(YOUR ASSIGNMENT) Below is some data. Retype exactly the lines starting at the one with "left eye: (556, 904)" and ending at the one with "left wrist: (594, 1010)".

(DATA PROVIDED)
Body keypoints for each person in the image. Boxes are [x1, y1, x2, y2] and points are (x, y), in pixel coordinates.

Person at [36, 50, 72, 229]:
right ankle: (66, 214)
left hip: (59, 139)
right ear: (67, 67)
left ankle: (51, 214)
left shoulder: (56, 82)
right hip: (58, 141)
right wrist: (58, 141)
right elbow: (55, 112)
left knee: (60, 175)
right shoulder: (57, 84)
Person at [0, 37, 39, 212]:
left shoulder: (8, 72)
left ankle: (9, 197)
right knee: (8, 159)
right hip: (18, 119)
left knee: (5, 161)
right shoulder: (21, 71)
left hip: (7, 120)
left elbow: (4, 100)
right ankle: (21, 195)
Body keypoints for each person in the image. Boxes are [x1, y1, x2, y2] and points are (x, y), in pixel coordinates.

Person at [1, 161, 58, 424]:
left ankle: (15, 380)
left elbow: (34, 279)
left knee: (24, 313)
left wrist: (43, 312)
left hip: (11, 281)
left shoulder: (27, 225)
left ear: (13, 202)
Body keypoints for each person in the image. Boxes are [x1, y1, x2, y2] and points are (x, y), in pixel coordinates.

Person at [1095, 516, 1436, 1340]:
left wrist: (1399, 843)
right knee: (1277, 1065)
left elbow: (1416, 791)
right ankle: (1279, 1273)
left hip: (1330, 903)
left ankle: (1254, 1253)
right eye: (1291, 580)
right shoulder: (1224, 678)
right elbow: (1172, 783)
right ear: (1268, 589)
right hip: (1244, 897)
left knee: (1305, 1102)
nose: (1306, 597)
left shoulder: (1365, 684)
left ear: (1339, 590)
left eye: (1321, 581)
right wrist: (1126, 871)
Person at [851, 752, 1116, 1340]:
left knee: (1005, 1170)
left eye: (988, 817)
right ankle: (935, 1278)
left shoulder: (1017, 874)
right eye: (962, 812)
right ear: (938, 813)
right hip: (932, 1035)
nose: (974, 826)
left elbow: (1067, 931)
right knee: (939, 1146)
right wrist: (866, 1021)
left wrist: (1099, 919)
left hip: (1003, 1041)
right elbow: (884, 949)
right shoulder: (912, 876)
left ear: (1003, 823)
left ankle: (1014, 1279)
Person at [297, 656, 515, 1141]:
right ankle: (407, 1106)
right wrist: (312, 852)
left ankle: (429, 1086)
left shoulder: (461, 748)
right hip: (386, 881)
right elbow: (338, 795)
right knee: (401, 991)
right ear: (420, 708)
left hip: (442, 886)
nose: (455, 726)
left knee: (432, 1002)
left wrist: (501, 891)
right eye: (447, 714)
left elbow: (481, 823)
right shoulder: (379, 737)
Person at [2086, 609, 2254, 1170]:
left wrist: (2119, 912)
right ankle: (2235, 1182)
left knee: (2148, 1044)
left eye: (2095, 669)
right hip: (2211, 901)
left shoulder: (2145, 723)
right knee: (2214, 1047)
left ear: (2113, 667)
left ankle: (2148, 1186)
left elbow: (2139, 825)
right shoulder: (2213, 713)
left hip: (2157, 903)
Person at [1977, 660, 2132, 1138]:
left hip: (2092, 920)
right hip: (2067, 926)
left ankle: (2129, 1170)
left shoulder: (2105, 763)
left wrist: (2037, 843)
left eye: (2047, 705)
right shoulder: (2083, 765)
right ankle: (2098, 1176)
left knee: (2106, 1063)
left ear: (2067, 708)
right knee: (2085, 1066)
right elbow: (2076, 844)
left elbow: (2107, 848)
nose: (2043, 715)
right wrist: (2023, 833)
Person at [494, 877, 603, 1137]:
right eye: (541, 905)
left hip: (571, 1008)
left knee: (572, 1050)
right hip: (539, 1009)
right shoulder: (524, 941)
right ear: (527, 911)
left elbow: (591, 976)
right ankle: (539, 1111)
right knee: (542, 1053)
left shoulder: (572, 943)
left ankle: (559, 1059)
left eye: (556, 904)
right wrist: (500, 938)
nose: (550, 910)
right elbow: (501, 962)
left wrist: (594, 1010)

--

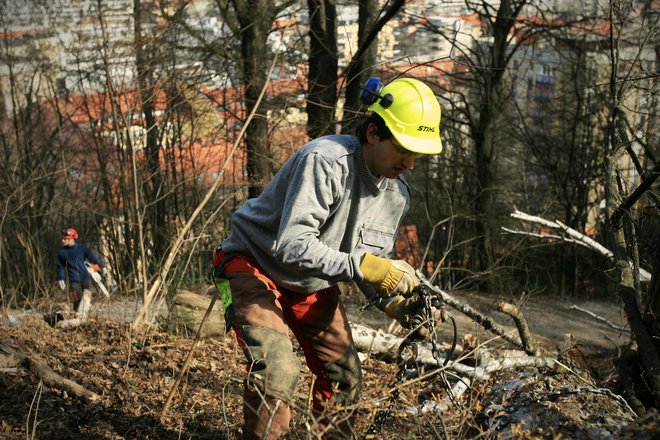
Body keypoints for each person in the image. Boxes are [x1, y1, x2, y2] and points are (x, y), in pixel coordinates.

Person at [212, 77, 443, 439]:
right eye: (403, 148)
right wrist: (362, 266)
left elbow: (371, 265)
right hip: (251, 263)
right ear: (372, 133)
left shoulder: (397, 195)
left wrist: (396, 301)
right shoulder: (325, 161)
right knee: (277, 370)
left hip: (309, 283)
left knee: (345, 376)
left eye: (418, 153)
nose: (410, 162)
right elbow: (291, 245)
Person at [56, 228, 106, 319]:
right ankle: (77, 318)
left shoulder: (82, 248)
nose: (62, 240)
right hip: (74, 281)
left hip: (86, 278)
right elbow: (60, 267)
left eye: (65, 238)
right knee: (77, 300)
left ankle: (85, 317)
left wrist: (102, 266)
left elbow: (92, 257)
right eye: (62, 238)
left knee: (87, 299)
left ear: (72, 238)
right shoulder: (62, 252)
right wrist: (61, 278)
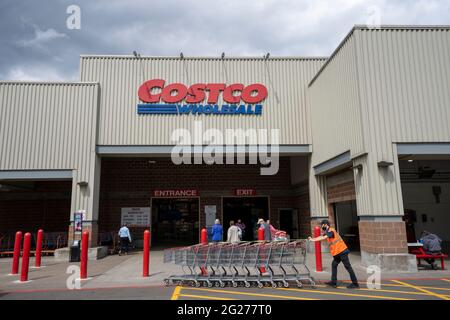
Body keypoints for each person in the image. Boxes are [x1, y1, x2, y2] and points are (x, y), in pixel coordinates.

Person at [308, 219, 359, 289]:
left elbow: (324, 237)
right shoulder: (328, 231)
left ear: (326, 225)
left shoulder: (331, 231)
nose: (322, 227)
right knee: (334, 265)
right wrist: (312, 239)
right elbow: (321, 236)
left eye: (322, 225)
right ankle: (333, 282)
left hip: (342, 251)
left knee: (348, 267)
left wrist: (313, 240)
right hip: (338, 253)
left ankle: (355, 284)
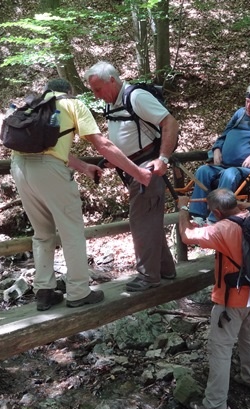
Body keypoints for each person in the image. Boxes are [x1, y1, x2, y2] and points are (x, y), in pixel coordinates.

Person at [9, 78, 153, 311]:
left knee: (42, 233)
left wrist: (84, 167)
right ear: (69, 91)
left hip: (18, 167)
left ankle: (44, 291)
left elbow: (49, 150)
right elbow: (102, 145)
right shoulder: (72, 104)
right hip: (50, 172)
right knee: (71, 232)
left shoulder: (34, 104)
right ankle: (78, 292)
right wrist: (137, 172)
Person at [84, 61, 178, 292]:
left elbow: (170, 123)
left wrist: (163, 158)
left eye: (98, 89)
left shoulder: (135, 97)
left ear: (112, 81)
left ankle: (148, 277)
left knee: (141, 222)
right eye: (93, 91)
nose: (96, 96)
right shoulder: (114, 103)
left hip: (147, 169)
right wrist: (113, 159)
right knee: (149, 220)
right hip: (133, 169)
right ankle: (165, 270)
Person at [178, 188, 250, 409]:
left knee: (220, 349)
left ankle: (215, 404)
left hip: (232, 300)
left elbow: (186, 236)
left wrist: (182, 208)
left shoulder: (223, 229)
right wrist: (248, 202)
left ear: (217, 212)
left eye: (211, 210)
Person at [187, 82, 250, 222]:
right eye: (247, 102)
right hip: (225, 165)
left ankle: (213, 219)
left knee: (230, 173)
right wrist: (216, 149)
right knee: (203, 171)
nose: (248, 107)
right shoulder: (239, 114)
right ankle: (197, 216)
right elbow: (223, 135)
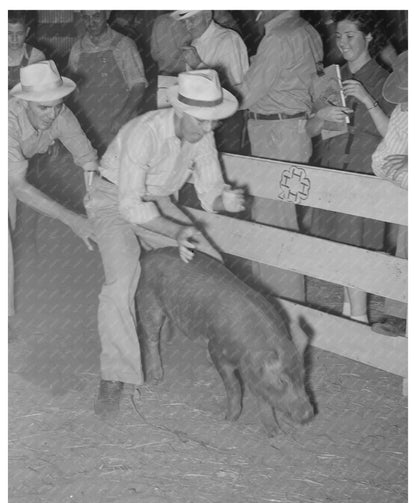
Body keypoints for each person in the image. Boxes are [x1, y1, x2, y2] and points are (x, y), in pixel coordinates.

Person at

---

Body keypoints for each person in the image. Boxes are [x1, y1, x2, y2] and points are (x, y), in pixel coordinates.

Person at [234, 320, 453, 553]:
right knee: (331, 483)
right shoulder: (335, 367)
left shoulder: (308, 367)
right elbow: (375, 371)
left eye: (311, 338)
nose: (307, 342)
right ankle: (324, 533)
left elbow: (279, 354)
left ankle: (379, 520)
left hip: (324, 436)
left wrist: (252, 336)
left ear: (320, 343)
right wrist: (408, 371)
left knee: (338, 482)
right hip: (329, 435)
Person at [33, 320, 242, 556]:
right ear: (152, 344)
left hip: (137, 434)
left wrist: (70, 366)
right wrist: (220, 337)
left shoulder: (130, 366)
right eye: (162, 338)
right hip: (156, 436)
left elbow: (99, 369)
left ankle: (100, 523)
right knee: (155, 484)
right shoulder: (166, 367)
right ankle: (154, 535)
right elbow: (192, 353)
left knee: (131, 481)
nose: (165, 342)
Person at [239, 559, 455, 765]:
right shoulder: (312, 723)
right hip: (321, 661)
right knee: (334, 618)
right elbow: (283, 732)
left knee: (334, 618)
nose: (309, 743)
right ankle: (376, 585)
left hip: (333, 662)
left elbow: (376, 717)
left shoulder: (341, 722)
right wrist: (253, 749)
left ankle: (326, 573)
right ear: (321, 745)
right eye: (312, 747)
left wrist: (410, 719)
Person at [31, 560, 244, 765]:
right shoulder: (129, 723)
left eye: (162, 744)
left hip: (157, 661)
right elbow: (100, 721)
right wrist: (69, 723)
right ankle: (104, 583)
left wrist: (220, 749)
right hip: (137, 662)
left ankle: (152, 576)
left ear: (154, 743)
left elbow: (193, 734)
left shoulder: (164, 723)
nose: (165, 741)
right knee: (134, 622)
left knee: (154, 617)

(REPLY TO THE EXERCISE)
left eye: (556, 904)
right wrist: (500, 938)
nose: (550, 910)
right elbow: (501, 962)
left wrist: (594, 1010)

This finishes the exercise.